I couldn’t help but think of the youth I work with, and how many of them have recently left home and are just starting out on their own. I told Edward that it was amazing that, despite what he’s been through, and despite not having a family, he has maintained a gentle and loving spirit. There doesn’t seem to be an ounce of bitterness in him.  I told him that he gives me hope for the young people I know who have just left their families.  

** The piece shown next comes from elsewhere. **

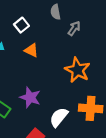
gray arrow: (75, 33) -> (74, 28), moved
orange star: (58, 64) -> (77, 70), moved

“It’s God. God gives me hope.” 

He said, “I know that God loves me and wants me here. I can’t read the Bible, but I know God loves me.”

“Why can’t you read the Bible?” I asked – foolishly thinking maybe he didn’t have a Bible.  

“I can’t read. But I can feel God around me. I know He’s here.”

It was a beautiful moment, listening to Edward talk about his faith.

A faith that trusts in the presence of God,

even in times of loneliness.

A faith that believes in a loving Father,

even in times of abandonment.

Searching for Affordable Housing

You would think that in a city like Ottawa, when a vulnerable citizen faces a crisis and loses their housing, there would be a system in place to support him in finding affordable housing.

And there is. But the truth is – the system is flawed.  

Take Jack: a young man in his twenties with a history of trauma, family conflict, homelessness, mental illness, and addiction. He has worked hard over the past five years I’ve known him to make positive choices like getting sober and finding legitimate employment.

This summer, he lost his housing. He was devastated by the prospect of starting over again. With no family support, and not wanting to enter the shelter system, he opted for staying outside.  

I worked hard with him to find housing. We applied for the Social Housing Registry, YMCA monthly housing, the Salvation Army Housing Response Team and any other housing wait lists we could find. Each time, Jack was put on a list and told to wait.

Every day, he spent hours searching for housing online or went to agencies that specialize is helping with housing – but there was very little he could afford. Even the bug infested rooming houses were often out of his price range. 

As the months went on, and it began to get colder, Jack grew more desperate. He even questioned if he should go back to selling drugs so he could at least afford a place to live. My heart broke when he said “No matter what I do, I’m never going to get ahead.”

Jack is by no means an outlier. Over 10 000 households are on the Social Housing wait list this year, waiting an average of 3 years, with many waiting much longer.

Jack never heard back from any housing wait list.

But there is hope in this story – Jack did find housing. He found it on his own. It’s expensive for what it is – a small room in rooming house, but at least it is safe and warm. But the hope is not in our housing system, but rather the resilience of young men like Jack, who persevere despite a painful past and a flawed system.